Transcribed page contents
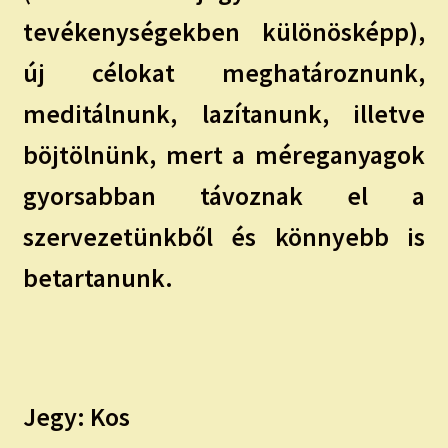
tevékenységekben különösképp),
új célokat meghatároznunk,
meditálnunk, lazítanunk, illetve
böjtölnünk, mert a méreganyagok
gyorsabban távoznak el a
szervezetünkből és könnyebb is
betartanunk.
Jegy: Kos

_PROBLEM TO WORK ON_. Extract the lines above word for word, without the picture.

_OUTPUT BELOW_.
tevékenységekben különösképp),
új célokat meghatároznunk,
meditálnunk, lazítanunk, illetve
böjtölnünk, mert a méreganyagok
gyorsabban távoznak el a
szervezetünkből és könnyebb is
betartanunk.
Jegy: Kos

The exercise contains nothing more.